Die von Juror Klaus Kastberger eingeladene Salzburgerin Helena Adler hat am Mittwoch ihre Teilnahme an den 47. Tagen der deutschsprachigen Literatur abgesagt. Sie müsse sich "in der kommenden Woche einer unaufschiebbaren medizinischen Behandlung unterziehen und kann deshalb nicht vor der Jury in Klagenfurt lesen", hieß es in einer Aussendung. "Die Statuten sehen vor, dass eine Teilnahme am Bewerb nur mit persönlicher Anwesenheit und eigener Lesung erfolgen kann."

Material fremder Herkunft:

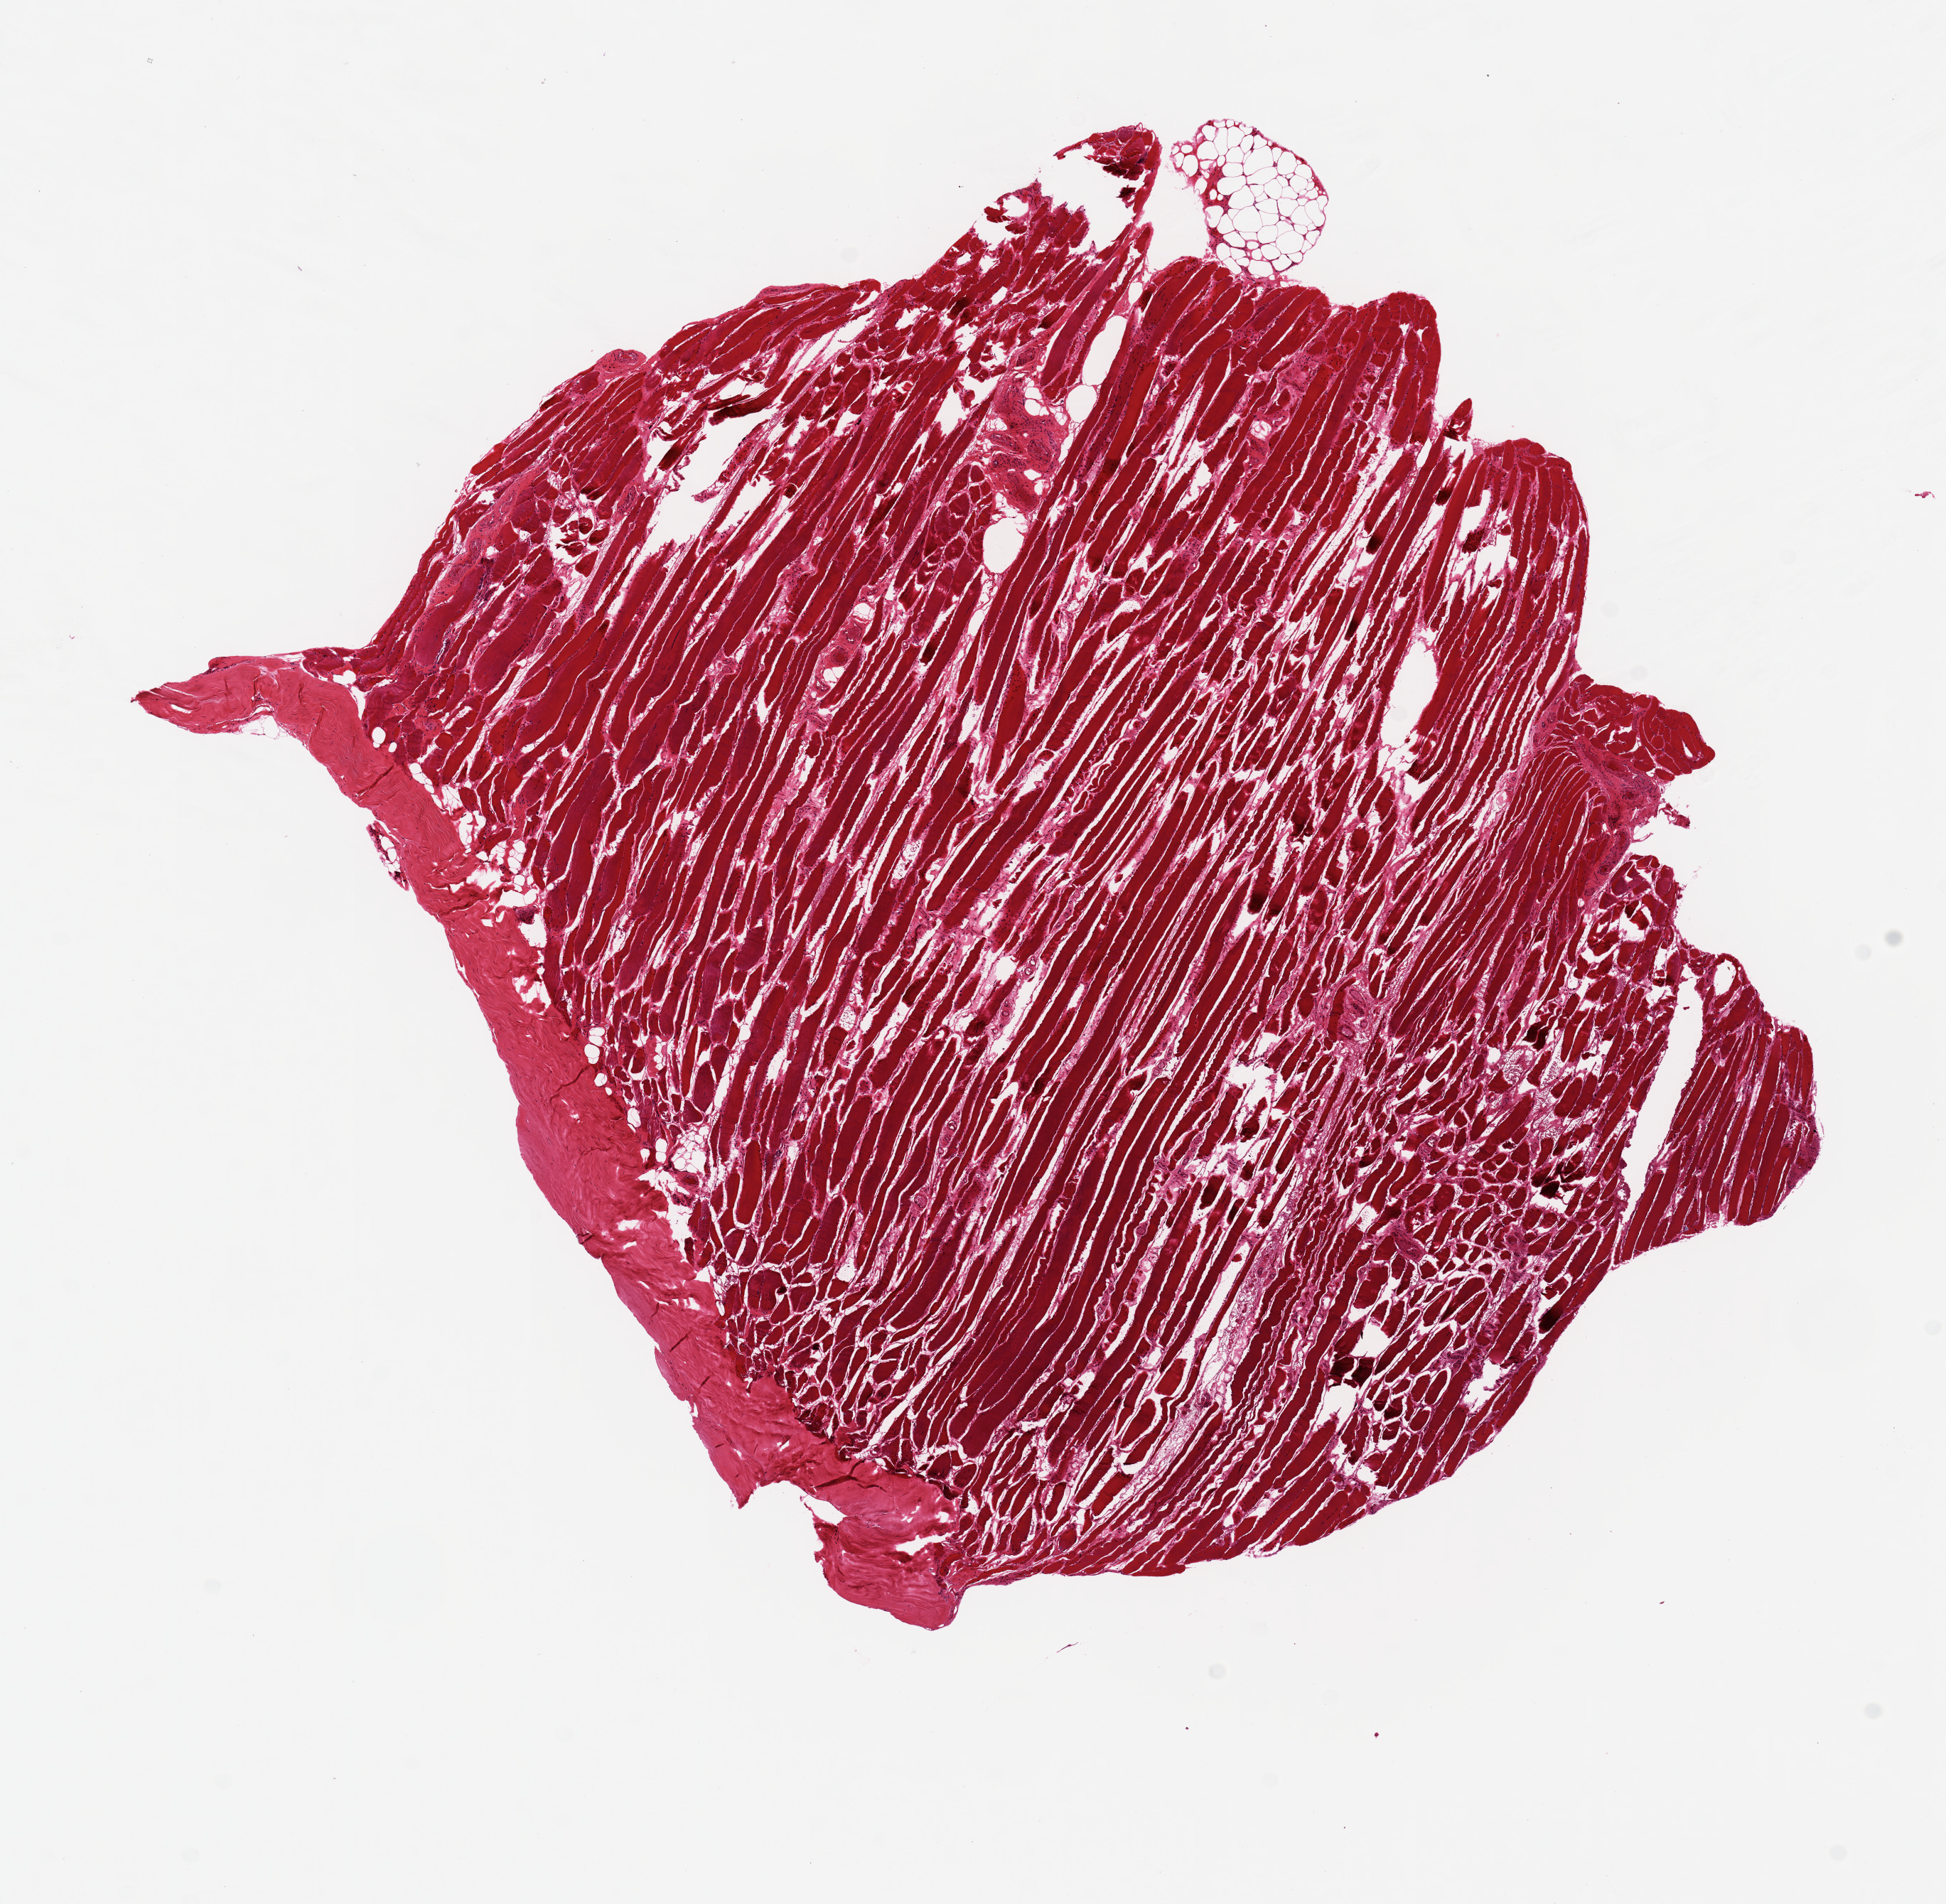
Hematoxylin and eosin (H&E) whole-slide image, whole scanned area (about 10.8 x 10.6 mm, from a 20x scan) shown as a low-resolution overview, PAXgene-fixed, paraffin-embedded tissue, section of skeletal muscle (target tissue), donor tissue sample. Donor sex: male.
Pathologist's review note for this sample: 7x7 mm; 5% fascia.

Als Autorin hat Adler etwas Besonderes erreicht: Sie schaffte es mit zwei ihrer drei ersten Romane - nämlich mit "Die Infantin trägt den Scheitel links" (2020) und "Fretten" (2022) - auf die Shortlist für den Österreichischen Buchpreis. Geboren wurde sie 1983 als Stephanie Helena Prähauser in Oberndorf bei Salzburg und wuchs auf einem Bauernhof auf. In Salzburg studierte sie Germanistik, Psychologie, Philosophie sowie Malerei. Zunächst vor allem als Bildende Künstlerin aktiv, begann sie später literarische Texte zu publizieren und war Mitbegründerin der Literatur-Werkstatt LiLoLa (Literatur-Lobby-Land). Um nicht mit ihrer Kollegin Teresa Präauer verwechselt zu werden, die ebenfalls als Autorin und Künstlerin arbeitet, entschied sie sich für den Künstlernamen Helena Adler.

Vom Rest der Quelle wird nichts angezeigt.